En transformant le centre de Kaboul en champ de bataille lundi pendant plusieurs heures, les talibans ont adressé un message clair au gouvernement afghan et aux forces internationales: nous pouvons frapper où et quand nous le voulons.

Pendant plusieurs heures, les habitants du centre de Kaboul sont restés terrés chez eux, les yeux rivés sur leurs postes de télévision pour suivre des scènes de guerre, à quelques centaines de mètres de chez eux.

L'opération commando menée par au moins sept talibans lourdement armés et munis de ceintures d'explosifs, visant le palais présidentiel, des ministères et un centre commercial au coeur de la capitale n'était pas la première du genre. Mais elle a frappé les esprits.

«L'ennemi n'a pas la capacité de combattre nos forces de sécurité en face à face. Les actes terroristes sont un phénomène que, malheureusement, nous allons devoir affronter pendant longtemps», déplorait le patron du renseignement afghan, Amrullah Saleh, quelques heures après la fin de l'attaque qui s'est soldée par la mort de cinq personnes, dont un enfant, et 71 blessés.

Sept kamikazes ont également péri, tués ou en faisant exploser leur bombe.

En attaquant le centre de Kaboul - le seul endroit d'Afghanistan où la sécurité est sous le contrôle des forces afghanes et non des 113 000 soldats des forces internationales - les talibans ont mis en lumière la vulnérabilité de la police et de l'armée, estiment certains.

«Kaboul est une ville ouverte, tout le monde peut y aller et venir, surtout dans le centre où marchés locaux et édifices gouvernementaux sont imbriqués», estime un habitant de Kaboul.

Fahim, propriétaire d'un magasin au 4e étage du centre commercial qui a brûlé dans les combats, estime que «les talibans ont obtenu un succès».

«Ils ont montré ce dont ils étaient capables», dit-il. Il a tout perdu.

«C'était une démonstration de force des talibans.
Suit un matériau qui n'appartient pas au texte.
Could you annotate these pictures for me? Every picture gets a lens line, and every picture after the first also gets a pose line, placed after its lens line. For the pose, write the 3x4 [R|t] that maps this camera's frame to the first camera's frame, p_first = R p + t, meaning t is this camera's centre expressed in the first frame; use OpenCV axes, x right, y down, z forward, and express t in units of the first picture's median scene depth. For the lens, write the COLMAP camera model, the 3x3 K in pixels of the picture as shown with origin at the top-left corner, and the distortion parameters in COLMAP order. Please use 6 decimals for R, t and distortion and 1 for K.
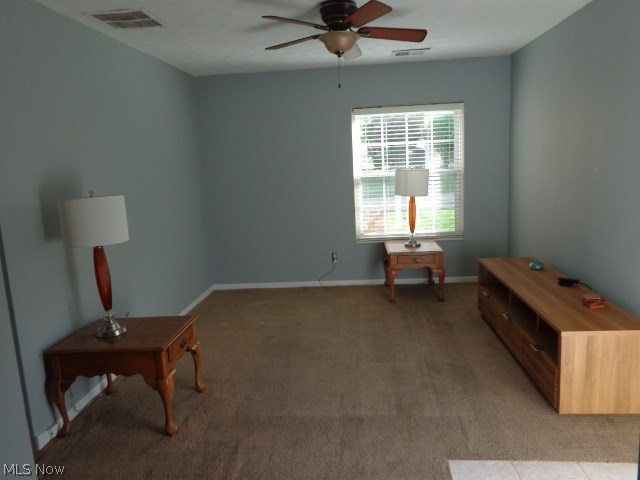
lens RADIAL K [[478.8, 0, 318.4], [0, 478.8, 240.7], [0, 0, 1]] dist [0.004674, 0.001180]
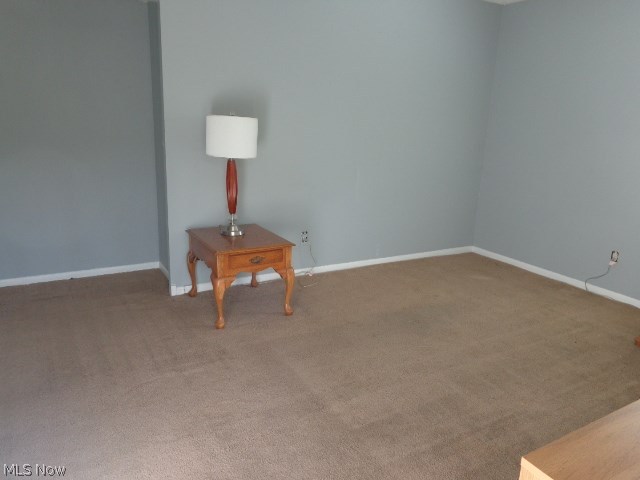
lens RADIAL K [[478.8, 0, 318.4], [0, 478.8, 240.7], [0, 0, 1]] dist [0.004674, 0.001180]
pose [[0.573192, 0.284282, -0.768528, 0.606927], [-0.211104, 0.957463, 0.196723, -0.067381], [0.791761, 0.049479, 0.608823, 0.443404]]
Elle a montré le manque de coordination entre l'armée, la police et les forces de sécurité», affirme Wadir Safi, professeur de sciences politiques à l'université de Kaboul.

«Ils sont présents et peuvent être activés» à tout moment dans la capitale, estime l'universitaire.

«Les talibans de Kaboul veulent attirer l'attention alors que les talibans de Kandahar et du Helmand conduisent de nombreuses opérations», ajoute le professeur en référence aux provinces les plus dangereuses, dans le sud afghan.

De son côté, le commandement des forces internationales préfère mettre en avant le professionnalisme des forces afghanes qui, selon lui, ont évité un bilan beaucoup plus lourd.

Elles «ont géré efficacement la situation et doivent être félicitées pour cela», a estimé leur chef, le général américain Stanley McChrystal.

«Ces opérations peuvent certes se reproduire encore à Kaboul mais je pense que les forces de sécurité se sont améliorées et qu'elles ont pu empêcher dans le passé ce genre d'attaques», renchérit l'analyste Haroun Mir.

La gestion de la crise par l'armée et la police «est un signe que les forces afghanes peuvent assumer la responsabilité de la sécurité à Kaboul», selon lui.

«Néanmoins, Kaboul est une grande ville avec plus de 5 millions d'habitants, dont une majorité de pauvres. Et les talibans et Al-Qaeda peuvent en profiter et s'infiltrer», assure l'analyste.

Alors que Kaboul a été placée en «état d'alerte», l'enquête tente de déterminer quel groupe insurgé a mené l'opération, revendiquée à l'AFP par le commandement taliban.

La complexité de l'opération pourrait désigner, selon des experts, le réseau de Jalaluddin Haqqani, un ancien leader de la résistance à l'occupation soviétique dans les années 1980, aujourd'hui considéré comme proche d'Al-Qaeda, qui avait monté en 2008 une tentative d'assassinat du président afghan Hamid Karzaï.